Abram French (1815–1884) was a crockery, glassware, and china dealer in 19th-century Boston, Massachusetts.

==Brief biography==

French was born in Chelmsford, Massachusetts, on February 13, 1815, son of Ephraim and Rebecca (Abrams) French, and a descendant of William Abrams of Boston. He clerked for crockery merchant Samuel B. Pierce on Broad Street, Boston, beginning in 1831. He was later associated with the firm of Andrew T. Hall.

Around 1841 French sold "china, glass and earthen ware" from his own shop on Milk Street, near Batterymarch St. He later formed a partnership with John T. Wells as French, Wells & Co. (ca.1850 - ca.1858) on Milk St., along with Josiah B. Kilbourn (ca.1850), and Robert E. Newman (ca.1858-1861). With George W. Bassett, French formed the firm of Bassett, French & Co. (ca.1868), also on Milk Street. Junior partners included John T. Wells, Lemuel E. Caswell and Lewis G. Coburn. Then beginning in 1869, French re-formed his business as Abram French & Co., and remained as main partner until his death in 1884. Among his junior partners were John T. Wells, Lemuel E. Caswell, Lewis G. Coburn, S. Waldo French. His son, William Abram French (1843–1909), joined the firm in 1867. The firm billed itself as "importers of crockery, china and glass ware, French and Bohemian fancy goods, silver plated ware and cutlery, paper hangings."

He served as an Inspector for city Ward No. 9 in 1848. In 1853 he served as a judge in the exhibition of the Massachusetts Charitable Mechanic Association, held at Faneuil and Quincy Halls. French lived in Boston on Edinboro St., ca.1858-1868. Around 1873 he moved with his family to an estate once owned by Samuel Griswold Goodrich in Jamaica Plain. At some point he also owned the Warren house, 130 Warren Street, Roxbury.

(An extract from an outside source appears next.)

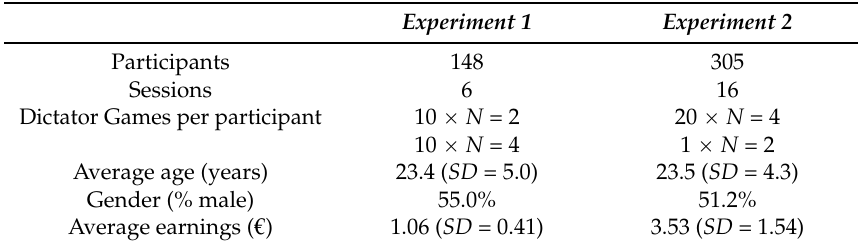
Table 2. Summary of the Multiplayer Dictator Game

In 1874, the business expanded to Chicago. After the old Milk St. shop burned in the fire of 1872, Abram French & Co. moved in 1879 to a new building on Franklin St. at the corner of Devonshire St. By all accounts the new shop presented merchandise in a tasteful and remarkably luxurious setting. The firm also exhibited specimens in the 1874 and 1881 exhibitions of the Massachusetts Charitable Mechanic Association.

As for recreational baseball, in August 1882, the Abram French & Co. baseball team lost to Jones, McDuffee & Stratton.

French died after a sudden illness on January 13, 1884, at his home in Jamaica Plain, and was buried in Forest Hills Cemetery. He had been married, with seven children. His son William A. French continued the crockery business in his name; as did his grandson, H.C. French (who also dealt chinaware in Chicago in the 1880s with French, Thomas & Co.).